GNU/Linux: Live Patching, Gravity of Kubernetes, Welcome to 2018

  • How Live Patching Has Improved Xen Virtualization
    The open-source Xen virtualization hypervisor is widely deployed by enterprises and cloud providers alike, which benefit from the continuous innovation that the project delivers. In a video interview with ServerWatch, Lars Kurth, Chairman of the Xen Project Advisory Board and Director, Open Source Solutions at Citrix, details some of the recent additions to Xen and how they are helping move the project forward.

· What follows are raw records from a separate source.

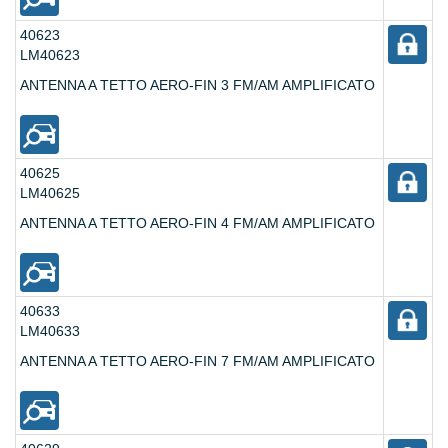
40623
LM40623
ANTENNA A TETTO AERO-FIN 3 FM/AM AMPLIFICATO
40625
LM40625
ANTENNA A TETTO AERO-FIN 4 FM/AM AMPLIFICATO
40633
LM40633
ANTENNA A TETTO AERO-FIN 7 FM/AM AMPLIFICATO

  • The Gravity of Kubernetes
    Most new internet businesses started in the foreseeable future will leverage Kubernetes (whether they realize it or not). Many old applications are migrating to Kubernetes too. Before Kubernetes, there was no standardization around a specific distributed systems platform. Just like Linux became the standard server-side operating system for a single node, Kubernetes has become the standard way to orchestrate all of the nodes in your application. With Kubernetes, distributed systems tools can have network effects. Every time someone builds a new tool for Kubernetes, it makes all the other tools better. And it further cements Kubernetes as the standard.
  • Welcome to 2018
    The image of the technology industry as a whole suffered in 2017, and that process is likely to continue this year as well. That should lead to an increased level of introspection that will certainly affect the free-software community. Many of us got into free software to, among other things, make the world a better place. It is not at all clear that all of our activities are doing that, or what we should do to change that situation. Expect a lively conversation on how our projects should be run and what they should be trying to achieve. Some of that introspection will certainly carry into projects related to machine learning and similar topics. There will be more interesting AI-related free software in 2018, but it may not all be beneficial. How well will the world be served, for example, by a highly capable, free facial-recognition system and associated global database? Our community will be no more effective than anybody else at limiting progress of potentially freedom-reducing technologies, but we should try harder to ensure that our technologies promote and support freedom to the greatest extent possible. Our 2017 predictions missed the fact that an increasing number of security problems are being found at the hardware level. We'll not make the same mistake in 2018. Much of what we think of as "hardware" has a great deal of software built into it — highly proprietary software that runs at the highest privilege levels and which is not subject to third-party review. Of course that software has bugs and security issues of its own; it couldn't really be any other way. We will see more of those issues in 2018, and many of them are likely to prove difficult to fix.